I attended my 2nd Princeton Reunions last weekend, and like last year, I’m experiencing a poignant bout of reflection that I think will be best expressed and cultivated through a blog post.
This year, I was struck with a thought during the annual fireworks display. As Journey’s beloved anthem Don’t Stop Believing was thundering over the outdoor sound system, I realized how much the song embodies the ethos of Princeton alumni. This is most obvious when alum return every year for Reunions and re-immerse themselves in a frenzied whirlwind of orange and black—with slurred, beer-laced nostalgia never in short supply.
I’m going to venture a guess here and claim that for many alumni, Reunions indeed proves to be a “streetlight” in an otherwise chaotic, stressful year. Regardless if an alum graduated last year or 30 years ago, there is always release and relief during Reunions. Using Journey’s imagery from Don’t Stop Believing, Princeton alum are “streetlight people” insofar as they hunger for the light and connection they feel when they return to their alma mater each year. No matter how young or how old an alumnus/a may be, life outside the “Orange Bubble” the other 362 days of the year is rife with challenge, flux, and trials.
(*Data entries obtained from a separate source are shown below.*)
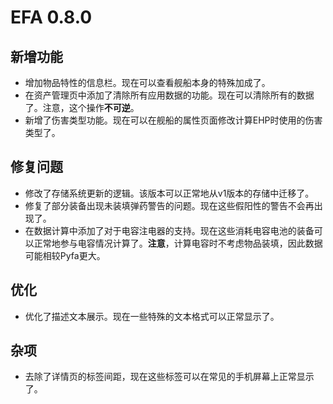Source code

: # EFA 0.8.0

## 新增功能

- 增加物品特性的信息栏。现在可以查看舰船本身的特殊加成了。
- 在资产管理页中添加了清除所有应用数据的功能。现在可以清除所有的数据了。注意，这个操作**不可逆**。
- 新增了伤害类型功能。现在可以在舰船的属性页面修改计算EHP时使用的伤害类型了。

## 修复问题

- 修改了存储系统更新的逻辑。该版本可以正常地从v1版本的存储中迁移了。
- 修复了部分装备出现未装填弹药警告的问题。现在这些假阳性的警告不会再出现了。
- 在数据计算中添加了对于电容注电器的支持。现在这些消耗电容电池的装备可以正常地参与电容情况计算了。**注意**，计算电容时不考虑物品装填，因此数据可能相较Pyfa更大。

## 优化

- 优化了描述文本展示。现在一些特殊的文本格式可以正常显示了。

## 杂项

- 去除了详情页的标签间距，现在这些标签可以在常见的手机屏幕上正常显示了。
This is a foreign concept that’s hard to swallow when you’ve been bred by parents, teachers, and mentors you’re whole life that you are the master of your destiny, and that “nothing is impossible” if you “just work hard enough.” In this year’s Class Day address Brook Shields ’87 offered a sobering dose of realism when she warned graduating seniors that “You will no longer have a syllabus to follow, you will no longer have an adviser to consult…You may never be this protected again.”
David Brooks touched and expanded on this idea in a recent column. He argues against the conventional wisdom that life after college is all about “finding yourself.” In fact, Brooks seems to think that the reverse is true. The self is only found (i.e. developed) through lived experience, much of which includes uncertainty and hardship. Brooks underscores this idea when he claims that “Most people don’t form a self and then lead a life. They are called by a problem, and the self is constructed gradually by their calling.”
The rugged American individualist in me is a bit disturbed by this cosmic reversal of the advice that I’ve repeatedly received and tried to apply so far in my life. But I think there is something extremely valuable here to learn. I will take a stab at it and say that life is a complex tangle of tremendous joys and unbelievable soul-rending suffering. But there is an undeniable human yearning in each one of us to press on, to get back on the horse, to search for the “streetlights,” to “hold on to that feelin’.” There may be after all, a great Story into which we’re being written and weaved. If that’s the case, I guess that we’re all “streetlight people” who may be lucky enough to see a day when there won’t be any need for streetlights anymore.